Member of the European Parliament, Julie Ward, sent a letter to UK Foreign Secretary Dominic Raab, urging him to make representations to the Turkish government regarding the threat to Hasankeyf and the negative impacts of the Ilisu Dam.
The letter was also signed by Prof Felix Padel and Henry Brooks, Kurdish Solidarity Cymru.
Julie Ward MEP wrote: "In mid-July our small delegation from Wales and England traveled to the city of Hasankeyf in south- east Turkey. Some of us had undertaken this long journey previously at the invitation of local MPs and other dignitaries who are reaching out to the international community for civic solidarity."
The letter continued as follows: "Our journey to Hasankeyf 2 weeks ago was principally to witness and take part in a protest against the construction and filling of the hydroelectric Ilisu Dam which is now mostly complete. The dam has not yet been filled with water despite a test flooding of some local roads. However, if the dam is filled Hasankeyf and the surrounding villages will be 80% submerged under 60 metres of water.
Hasankeyf is around 12,000 years old. Sitting on the Tigris river it has been home to many of the world’s earliest and most impressive civilisations, from the Hurrians and Assyrians to the Roman, Byzantine and Ottoman empires. Hundreds of identified archeological sites are still unexcavated. The completion of the Ilisu Dam will destroy this rich cultural heritage. The Turkish state has made some effort to relocate a number of monuments from the city but in the process of relocation itself the cultural heritage is being destroyed. Countless more artefacts - discovered and undiscovered - remain at risk from the dam.
Today Hasankeyf’s population includes a mix of Kurds, Arabs and Turks. Many families have lived in and around Hasankeyf for generations. These communities will be displaced and destroyed with the completion of Ilisu Dam. “New Hasankeyf” is being built nearby but its housing is inadequate and expensive to the point of being inaccessible to many previous residents. Because of debts taken on to purchase new homes thousands face impoverishment. Kurdish communities are particularly at risk, and this displacement amounts to yet another attack by the Turkish state upon vulnerable cultural and linguistic traditions.
Further up- and downstream, many fragile ecosystems on the banks of the Tigris are at risk. The dam is designed to last no more than 100 years, but the environmental damage could be irreversible. The
Mesopotamian marshes in southern Iraq, home to the Marsh Arabs and declared a UNESCO world heritage site in 2016, are at risk of being drained with the completion of the dam.
Geopolitically, the building of the dam amounts to a power grab by Turkey. The dam would give Turkey a great deal of power over the supply of water continuing downstream through Iraq, including to the cities of Mosul and Baghdad.
Campaigners in Turkey, Iraq, Iran and all over the world have raised geopolitical, cultural and environmental concerns about the Ilisu Dam during the last three decades, and this is now at a crucial juncture. The dam is well developed but, as goes an often-repeated slogan by campaigners, “It is not too late to save Hasankeyf”.

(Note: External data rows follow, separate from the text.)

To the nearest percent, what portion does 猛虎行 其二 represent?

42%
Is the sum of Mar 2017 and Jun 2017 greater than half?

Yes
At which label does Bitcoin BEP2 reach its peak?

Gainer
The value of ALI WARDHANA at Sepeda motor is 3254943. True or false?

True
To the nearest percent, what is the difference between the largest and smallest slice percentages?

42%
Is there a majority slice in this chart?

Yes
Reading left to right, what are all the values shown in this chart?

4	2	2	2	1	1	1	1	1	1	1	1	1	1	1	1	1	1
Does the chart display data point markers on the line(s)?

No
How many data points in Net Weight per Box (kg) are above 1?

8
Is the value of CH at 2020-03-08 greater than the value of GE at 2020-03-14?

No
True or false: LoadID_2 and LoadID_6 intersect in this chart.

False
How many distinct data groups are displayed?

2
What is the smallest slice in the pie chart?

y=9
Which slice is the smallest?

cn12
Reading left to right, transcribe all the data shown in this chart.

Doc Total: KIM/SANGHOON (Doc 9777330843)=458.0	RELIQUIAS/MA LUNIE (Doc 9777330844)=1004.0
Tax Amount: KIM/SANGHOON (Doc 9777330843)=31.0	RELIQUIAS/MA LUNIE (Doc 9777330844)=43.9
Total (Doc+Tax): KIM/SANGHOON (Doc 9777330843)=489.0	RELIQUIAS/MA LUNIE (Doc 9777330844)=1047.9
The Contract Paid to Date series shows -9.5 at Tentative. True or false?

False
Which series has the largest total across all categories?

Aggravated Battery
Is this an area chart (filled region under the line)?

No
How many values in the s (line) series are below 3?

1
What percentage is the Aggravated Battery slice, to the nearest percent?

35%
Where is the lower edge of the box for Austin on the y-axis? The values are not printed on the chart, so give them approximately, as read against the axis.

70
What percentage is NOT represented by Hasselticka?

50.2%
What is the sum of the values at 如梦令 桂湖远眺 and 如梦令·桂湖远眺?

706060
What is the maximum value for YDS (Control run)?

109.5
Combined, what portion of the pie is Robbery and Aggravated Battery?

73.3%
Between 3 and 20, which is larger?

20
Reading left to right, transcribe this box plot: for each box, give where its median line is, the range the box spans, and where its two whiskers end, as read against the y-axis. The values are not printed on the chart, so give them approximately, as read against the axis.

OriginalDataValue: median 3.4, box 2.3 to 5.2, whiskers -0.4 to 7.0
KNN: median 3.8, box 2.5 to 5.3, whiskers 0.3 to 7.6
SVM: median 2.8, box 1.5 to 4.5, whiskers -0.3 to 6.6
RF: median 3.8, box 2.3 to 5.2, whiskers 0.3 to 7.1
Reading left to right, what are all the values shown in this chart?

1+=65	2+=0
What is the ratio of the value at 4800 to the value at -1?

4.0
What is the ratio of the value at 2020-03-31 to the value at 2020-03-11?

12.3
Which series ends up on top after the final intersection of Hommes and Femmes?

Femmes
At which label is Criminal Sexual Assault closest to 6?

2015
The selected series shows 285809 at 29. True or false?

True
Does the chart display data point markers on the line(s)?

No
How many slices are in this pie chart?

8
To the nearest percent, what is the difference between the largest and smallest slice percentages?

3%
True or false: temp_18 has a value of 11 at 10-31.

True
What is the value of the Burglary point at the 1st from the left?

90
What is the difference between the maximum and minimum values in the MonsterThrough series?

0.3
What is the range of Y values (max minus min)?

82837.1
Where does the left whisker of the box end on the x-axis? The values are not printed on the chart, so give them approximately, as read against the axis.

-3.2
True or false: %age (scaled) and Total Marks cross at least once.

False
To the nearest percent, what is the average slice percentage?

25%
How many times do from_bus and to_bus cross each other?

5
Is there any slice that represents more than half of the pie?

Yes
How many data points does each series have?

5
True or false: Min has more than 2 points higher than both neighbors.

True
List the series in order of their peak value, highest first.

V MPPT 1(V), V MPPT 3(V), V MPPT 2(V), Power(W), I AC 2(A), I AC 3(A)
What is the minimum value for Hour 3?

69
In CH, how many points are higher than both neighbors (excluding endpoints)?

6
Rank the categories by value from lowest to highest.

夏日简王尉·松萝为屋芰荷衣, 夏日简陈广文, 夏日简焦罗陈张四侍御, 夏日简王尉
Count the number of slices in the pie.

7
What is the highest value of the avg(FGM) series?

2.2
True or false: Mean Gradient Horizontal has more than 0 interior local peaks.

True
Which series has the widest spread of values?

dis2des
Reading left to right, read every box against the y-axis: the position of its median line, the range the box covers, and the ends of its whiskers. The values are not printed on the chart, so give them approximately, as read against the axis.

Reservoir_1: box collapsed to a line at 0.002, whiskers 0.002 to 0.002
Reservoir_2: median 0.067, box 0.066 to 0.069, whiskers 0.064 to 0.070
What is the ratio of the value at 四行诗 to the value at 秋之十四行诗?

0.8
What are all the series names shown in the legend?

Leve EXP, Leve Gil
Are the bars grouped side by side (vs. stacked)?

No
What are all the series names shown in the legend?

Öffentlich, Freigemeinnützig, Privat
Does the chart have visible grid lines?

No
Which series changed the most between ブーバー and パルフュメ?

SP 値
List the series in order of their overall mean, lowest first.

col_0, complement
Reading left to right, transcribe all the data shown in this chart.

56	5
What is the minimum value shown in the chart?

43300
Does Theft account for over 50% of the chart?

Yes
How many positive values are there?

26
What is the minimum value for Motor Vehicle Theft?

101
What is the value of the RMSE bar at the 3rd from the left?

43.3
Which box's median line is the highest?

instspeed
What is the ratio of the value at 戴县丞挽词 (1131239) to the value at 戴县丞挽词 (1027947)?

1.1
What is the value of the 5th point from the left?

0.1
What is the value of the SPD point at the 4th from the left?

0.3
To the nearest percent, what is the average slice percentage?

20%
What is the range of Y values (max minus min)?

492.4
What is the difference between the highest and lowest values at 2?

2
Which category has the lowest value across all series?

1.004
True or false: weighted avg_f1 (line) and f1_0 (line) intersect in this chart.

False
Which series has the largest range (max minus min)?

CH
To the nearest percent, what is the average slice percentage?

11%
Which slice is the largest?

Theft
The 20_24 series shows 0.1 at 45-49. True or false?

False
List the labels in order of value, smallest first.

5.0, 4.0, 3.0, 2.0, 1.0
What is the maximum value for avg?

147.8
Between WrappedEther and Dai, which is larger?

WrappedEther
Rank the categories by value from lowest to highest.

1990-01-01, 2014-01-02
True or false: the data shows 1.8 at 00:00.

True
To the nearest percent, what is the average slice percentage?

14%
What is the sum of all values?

The signatories urged the Foreign Secretary "to make representations to the Turkish government regarding the threat to Hasankeyf and the negative impacts of the Ilisu Dam."
The signatories also urged the Foreign Secretary "to visit the city of Hasankeyf yourself as we did, to meet its residents and learn of their struggles. We could help facilitate such a trip. Most of all, we urge you to speak up in defence of this unique and internationally important city, to defend it lest it is lost not only to those who live in Hasankeyf but lost to the whole world."